- Decades:: 1830s; 1840s; 1850s; 1860s; 1870s;
- See also:: History of France; Timeline of French history; List of years in France;

= 1855 in France =

Events from the year 1855 in France.

==Incumbents==
- Monarch - Napoleon III

==Events==
- 1 March – Compagnie Générale des Omnibus established to secure a monopoly over horse-drawn omnibuses in Paris.
- 16 April – Emperor Napoleon III, with Empress Eugénie, begins a 6-day state visit to Britain.
- 18 April – The Bordeaux Wine Official Classification of 1855, requested by Napoleon III for the Exposition Universelle (opening 15 May), first appears.
- 15 May–15 November – Exposition Universelle (an early World's fair) officially opens in Paris.
- 16 June – Compagnie des chemins de fer de l'Ouest formed by amalgamation.
- 16 August – Battle of Chernaya River: Russian troops are defeated by French and Sardinian forces in the Crimean War.
- 18 August – Queen Victoria of the United Kingdom, with Prince Albert, begins a 10-day state visit to Paris, the first visit of a reigning British monarch to France since 1413. While there, she visits the Exposition Universelle.
- 7 September – Battle of Malakoff, French victory over Russian forces, part of the siege of Sevastopol in the Crimean War.
- 11 September – Siege of Sevastopol (1854–1855) ends in Franco-British victory.
- 17 October – Battle of Kinburn (Crimean War) - Combined French and British forces subdue Russian shore forts. The successful use of French floating batteries makes this the first use of modern ironclad warships in action.
- 17 December – London General Omnibus Company established in Paris as the Compagnie Générale des Omnibus de Londres; in the following year it will absorb a substantial proportion of horse-drawn omnibus operators in London.
- Undated – Réunion des Organismes d'Assurance Mutuelle (ROAM) association is founded.

==Births==
- 20 January – Ernest Chausson, composer (died 1899)
- 15 February – Jean-Joseph Carriès, sculptor, ceramist, and miniaturist (died 1894)
- 18 February – Jean Jules Jusserand, author and diplomat (died 1932)
- 16 March – Achille Maffre de Baugé, poet (died 1928)
- 27 April – Caroline Rémy de Guebhard, socialist, journalist and feminist (died 1929)
- 27 September – Paul Émile Appell, mathematician (died 1930)
- 5 November – Léon Teisserenc de Bort, meteorologist (died 1913)
- 10 November – Alexandre Darracq, automobile manufacturer (died 1931)

==Deaths==
- 15 January – Henri Braconnot, chemist and pharmacist (born 1780)
- 26 January – Gérard de Nerval, poet, essayist and translator (born 1808)
- 3 March
  - Jacques-Charles Dupont de l'Eure, lawyer and Prime Minister (born 1767)
  - Antoine-Geneviève-Héraclius-Agénor de Gramont, aristocrat (born 1789)
- 18 April – Jean-Baptiste Isabey, painter (born 1767)
- 26 May – Jean Isidore Harispe, Marshal of France (born 1768)
- 10 June – Jacques-Jean Barre, engraver (born 1793)
- 22 July – Raymond Gayrard, sculptor (born 1807)
- 23 October – François André Michaux, botanist (born 1770)
- 25 November – Pierre-Justin-Marie Macquart, entomologist (born 1778)
- 2 December – Frédéric Berat, poet and songwriter (born 1801)

==The arts==
- 15 May–15 November – The Exposition Universelle includes a retrospective of the paintings of Jean Auguste Dominique Ingres.

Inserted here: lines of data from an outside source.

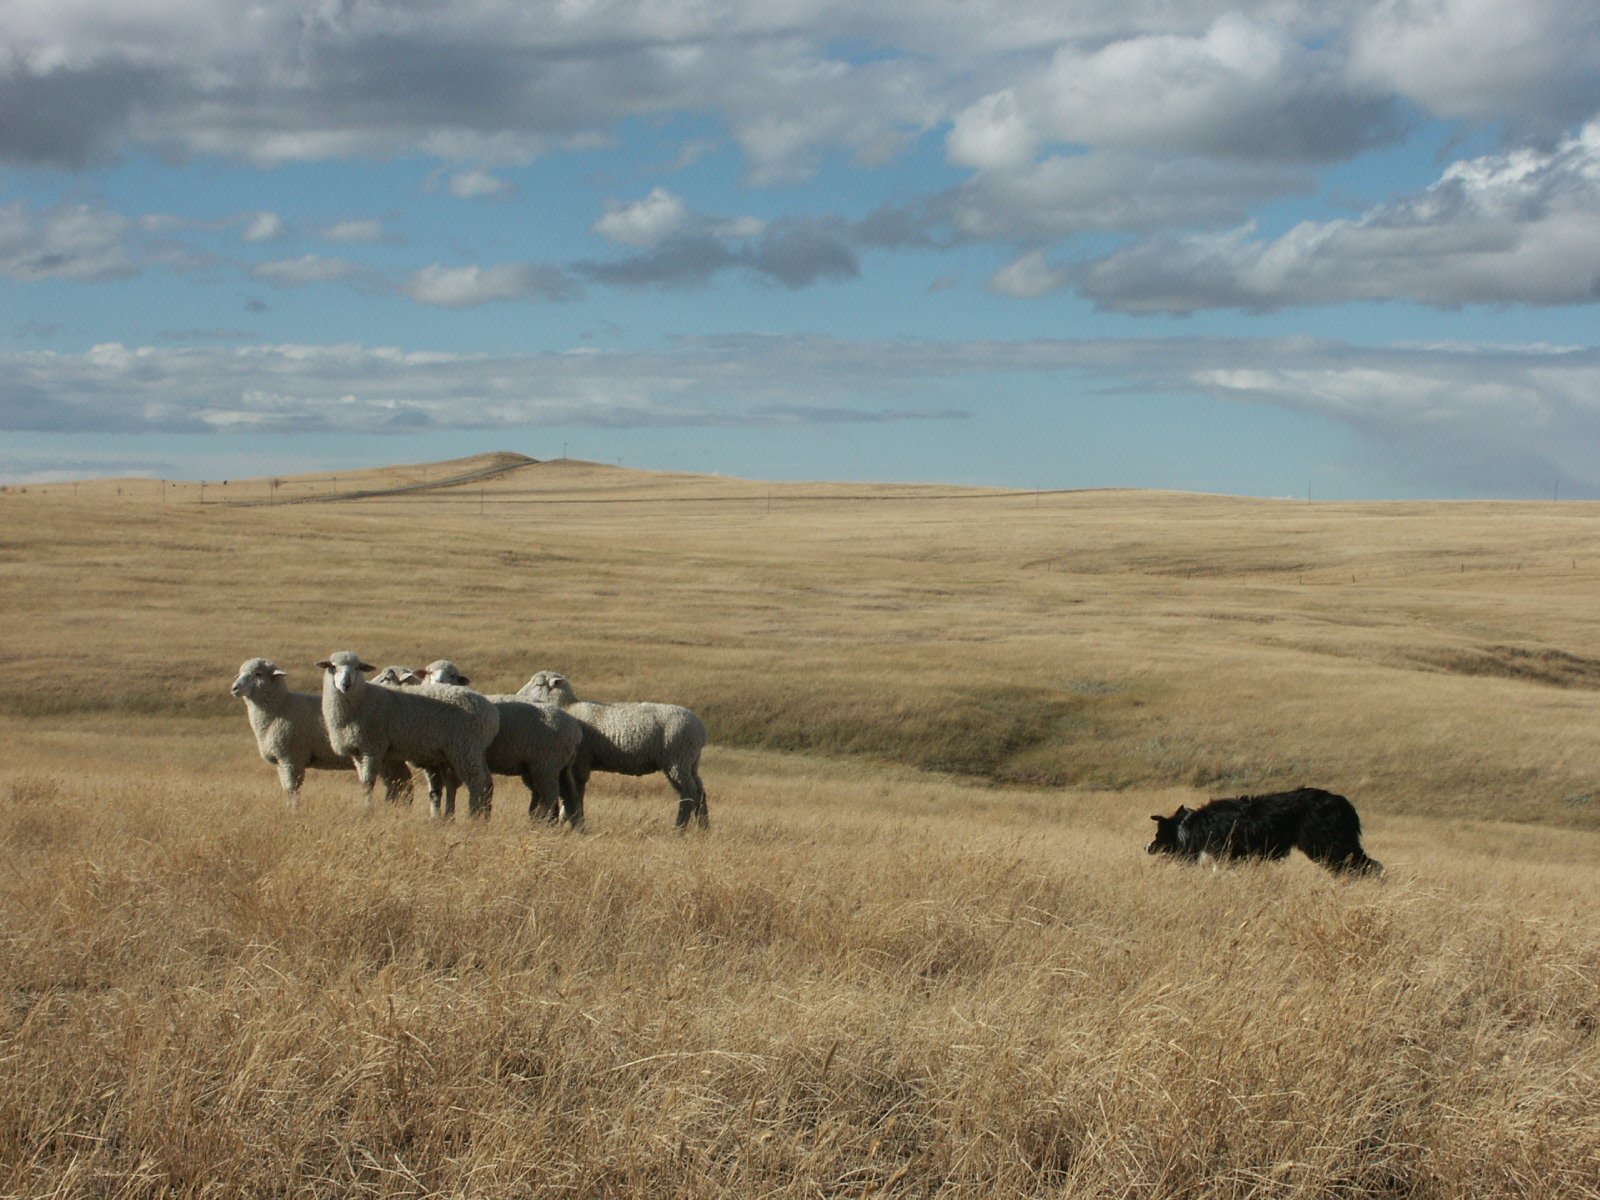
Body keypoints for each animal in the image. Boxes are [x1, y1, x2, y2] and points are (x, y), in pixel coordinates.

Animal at [233, 662, 419, 812]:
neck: (280, 707)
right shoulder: (282, 760)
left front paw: (293, 812)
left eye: (258, 674)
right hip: (391, 758)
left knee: (400, 785)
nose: (234, 688)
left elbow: (293, 790)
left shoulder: (292, 757)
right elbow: (286, 789)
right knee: (401, 785)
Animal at [318, 659, 499, 819]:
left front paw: (369, 811)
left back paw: (473, 816)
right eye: (333, 667)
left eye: (386, 679)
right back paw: (481, 816)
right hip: (471, 751)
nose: (345, 684)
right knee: (486, 782)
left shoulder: (373, 747)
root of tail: (491, 712)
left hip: (465, 749)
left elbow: (375, 783)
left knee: (477, 782)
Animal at [422, 662, 585, 825]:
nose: (438, 683)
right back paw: (575, 825)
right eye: (429, 673)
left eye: (452, 675)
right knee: (570, 795)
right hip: (559, 767)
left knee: (551, 796)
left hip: (547, 764)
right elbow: (438, 790)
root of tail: (575, 730)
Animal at [518, 672, 707, 832]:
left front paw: (568, 819)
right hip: (691, 761)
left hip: (677, 760)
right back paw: (703, 827)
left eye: (538, 684)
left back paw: (680, 828)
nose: (518, 695)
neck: (569, 706)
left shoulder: (580, 763)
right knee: (699, 790)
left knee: (689, 792)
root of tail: (700, 728)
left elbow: (576, 793)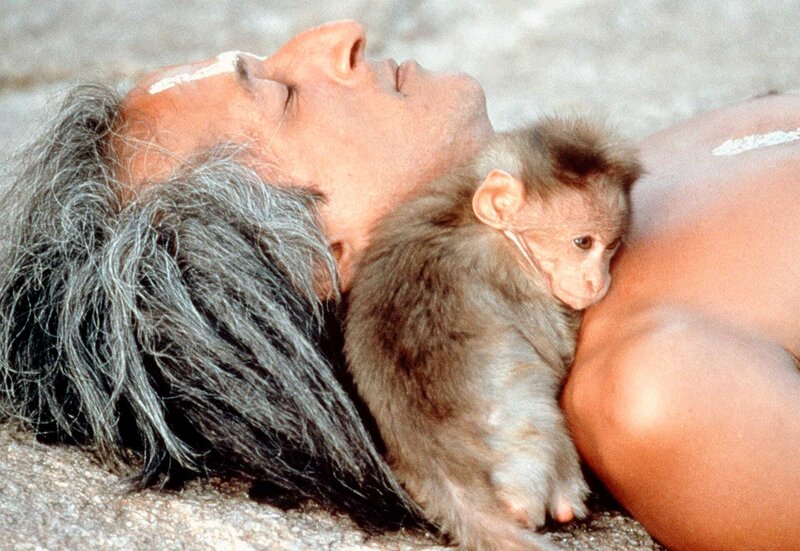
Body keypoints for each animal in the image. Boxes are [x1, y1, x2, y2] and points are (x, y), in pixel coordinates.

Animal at [344, 117, 642, 551]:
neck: (487, 225)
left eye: (611, 246)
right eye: (582, 242)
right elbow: (559, 350)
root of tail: (448, 472)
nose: (597, 281)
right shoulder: (517, 277)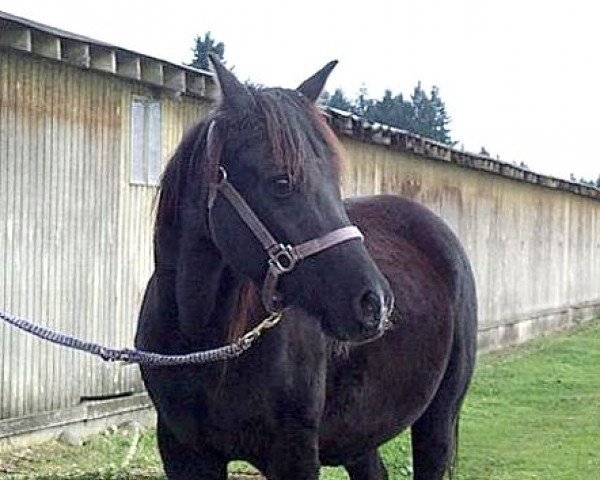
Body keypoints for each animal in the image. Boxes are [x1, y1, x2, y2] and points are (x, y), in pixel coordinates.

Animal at [136, 57, 478, 480]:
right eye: (281, 181)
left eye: (333, 178)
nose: (376, 303)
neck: (202, 346)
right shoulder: (184, 454)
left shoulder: (294, 455)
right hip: (359, 431)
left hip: (438, 418)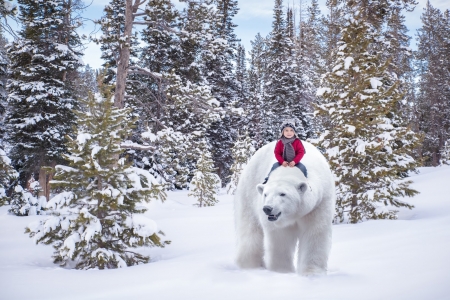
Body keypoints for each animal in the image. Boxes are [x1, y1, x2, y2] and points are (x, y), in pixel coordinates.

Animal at [234, 141, 336, 276]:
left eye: (282, 194)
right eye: (266, 194)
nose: (267, 208)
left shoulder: (318, 204)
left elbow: (315, 231)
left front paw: (312, 272)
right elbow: (281, 237)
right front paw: (282, 271)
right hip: (248, 193)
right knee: (250, 231)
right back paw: (249, 264)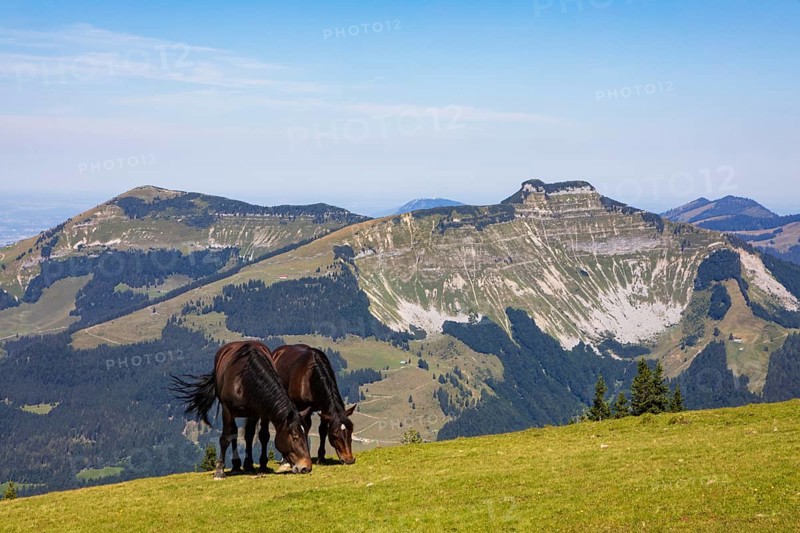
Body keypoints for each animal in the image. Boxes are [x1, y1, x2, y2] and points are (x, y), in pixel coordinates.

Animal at [170, 340, 313, 478]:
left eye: (305, 434)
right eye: (295, 437)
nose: (306, 467)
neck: (245, 380)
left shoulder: (259, 412)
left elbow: (260, 436)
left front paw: (260, 465)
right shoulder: (227, 410)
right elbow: (226, 437)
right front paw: (219, 471)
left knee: (249, 435)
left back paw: (248, 465)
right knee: (233, 432)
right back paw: (236, 465)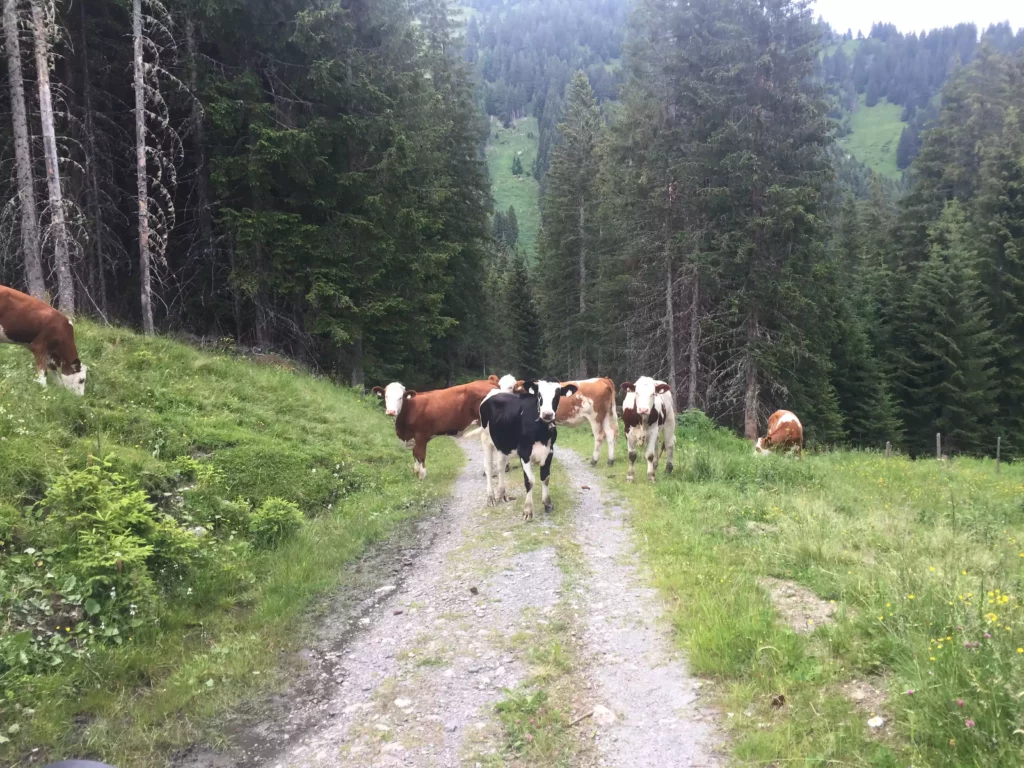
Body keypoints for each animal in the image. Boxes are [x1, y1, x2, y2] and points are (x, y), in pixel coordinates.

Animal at [477, 379, 579, 521]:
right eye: (539, 395)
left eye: (557, 395)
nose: (547, 414)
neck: (541, 432)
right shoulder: (524, 453)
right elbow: (530, 481)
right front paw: (528, 510)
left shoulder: (549, 451)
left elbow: (545, 478)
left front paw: (547, 504)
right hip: (485, 438)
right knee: (488, 468)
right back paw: (490, 498)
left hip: (502, 444)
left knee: (501, 466)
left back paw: (502, 494)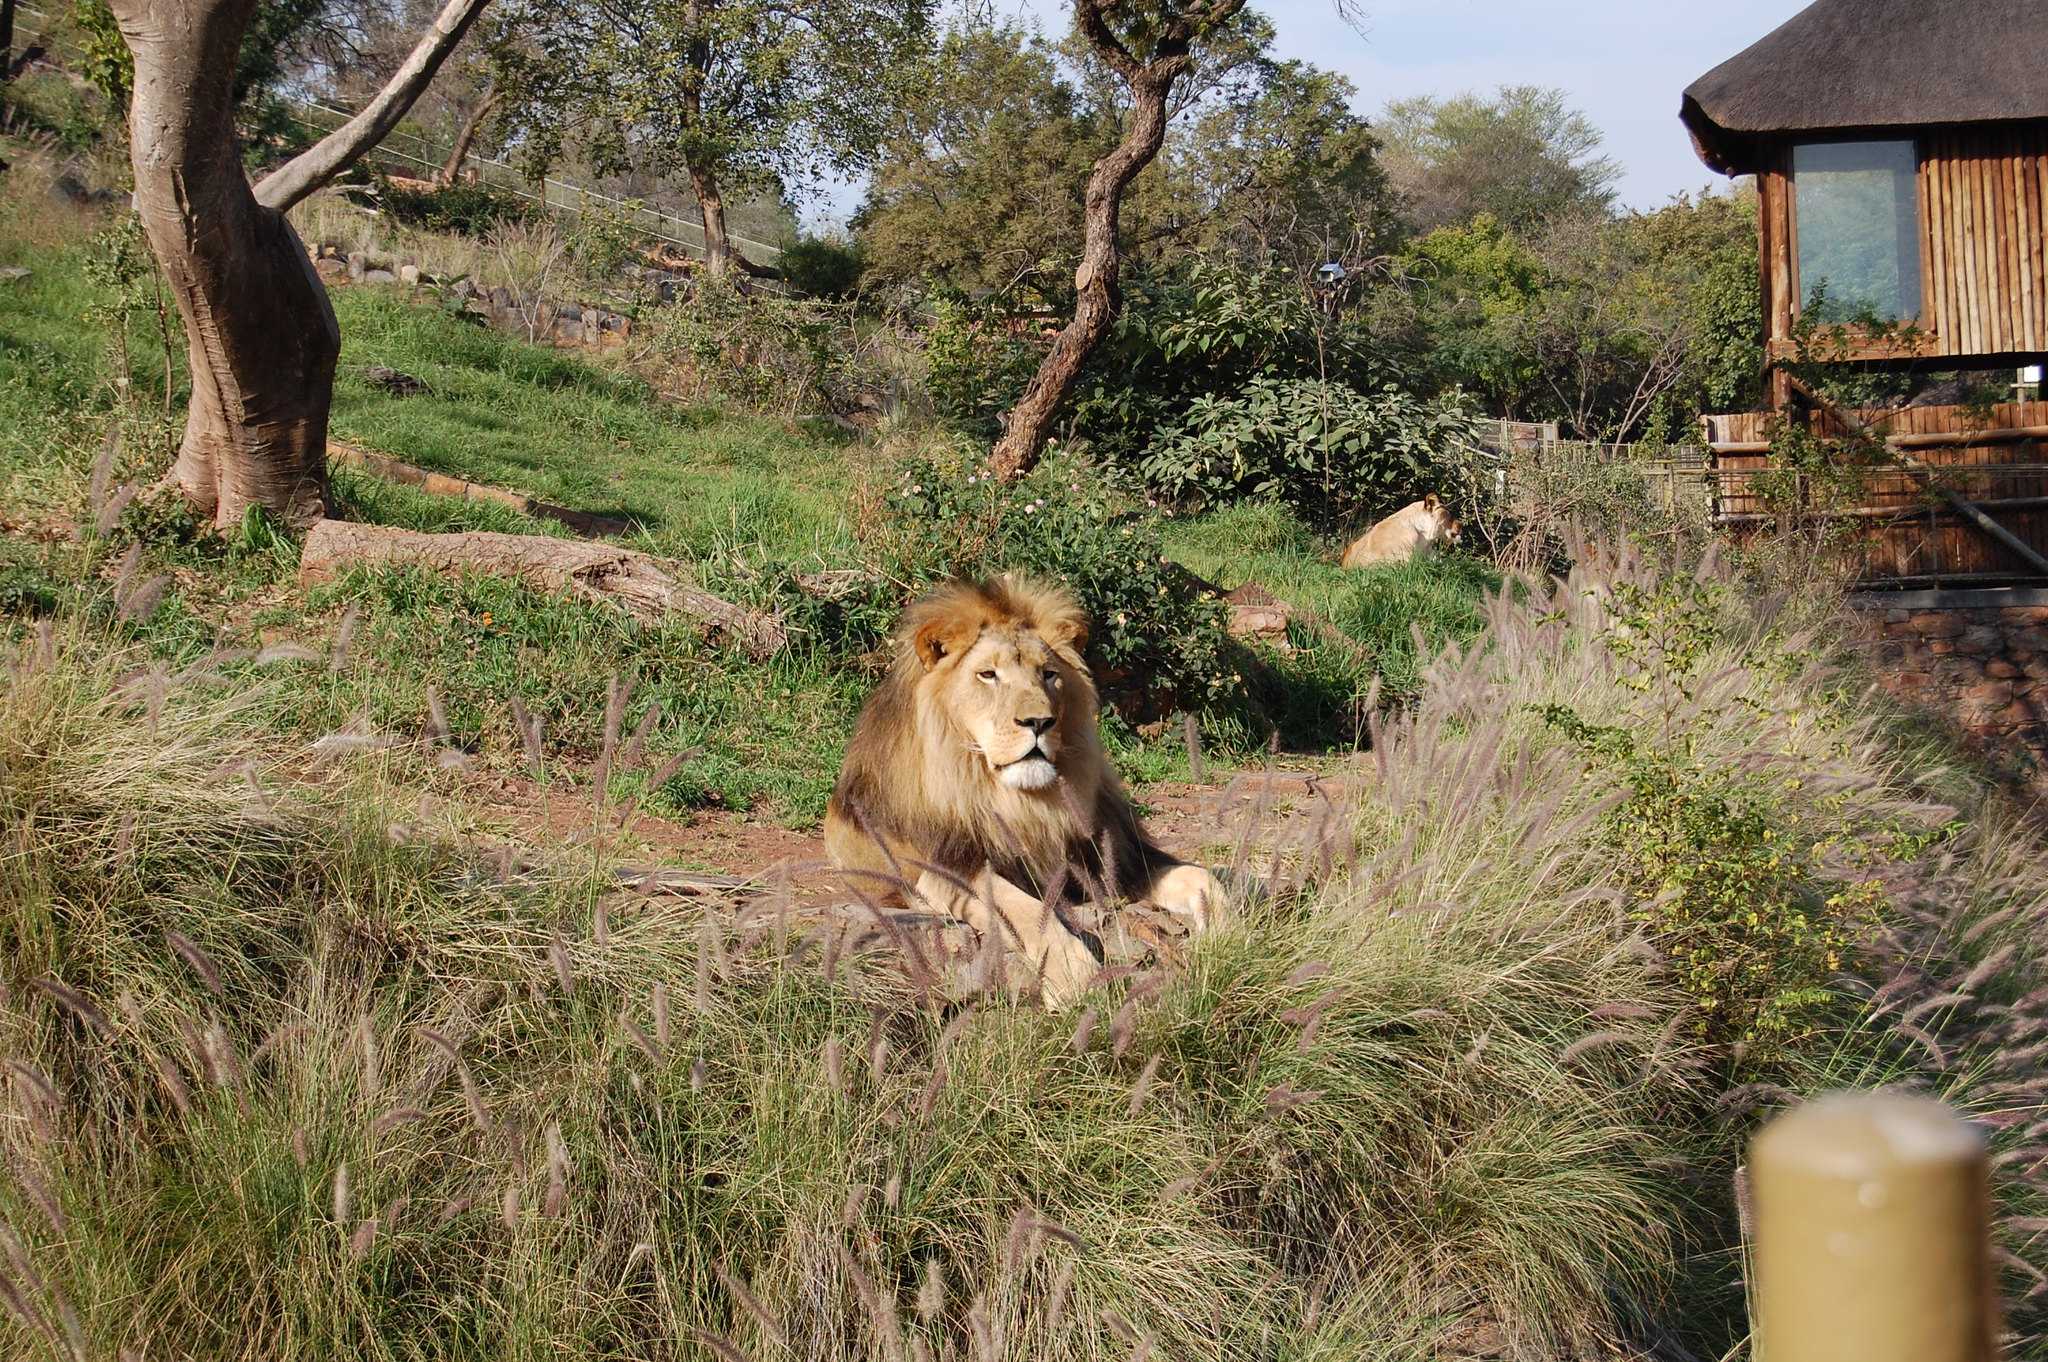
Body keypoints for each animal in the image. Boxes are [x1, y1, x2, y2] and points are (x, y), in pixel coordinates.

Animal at [823, 573, 1220, 999]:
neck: (1021, 801)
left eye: (1047, 673)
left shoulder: (1113, 855)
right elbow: (1024, 909)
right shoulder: (944, 872)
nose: (1038, 722)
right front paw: (1076, 977)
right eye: (988, 674)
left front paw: (1230, 934)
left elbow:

Gustave Courbet, having had several paintings rejected for the Exposition, exhibits in a temporary "Pavillon du Réalisme" adjacent.
- 13 June – Verdi's opera Les vêpres siciliennes (The Sicilian Vespers) is premiered in Paris.
- 5 July – Jacques Offenbach inaugurates performances of operettas as director of his own Théâtre des Bouffes-Parisiens.
- October – Victor Hugo moves to Hauteville House, Saint Peter Port, Guernsey, in the Channel Islands, accompanied by his mistress, Juliette Drouet.
- Jean-François Millet produces the engraving "Study of a Woman Churning Butter".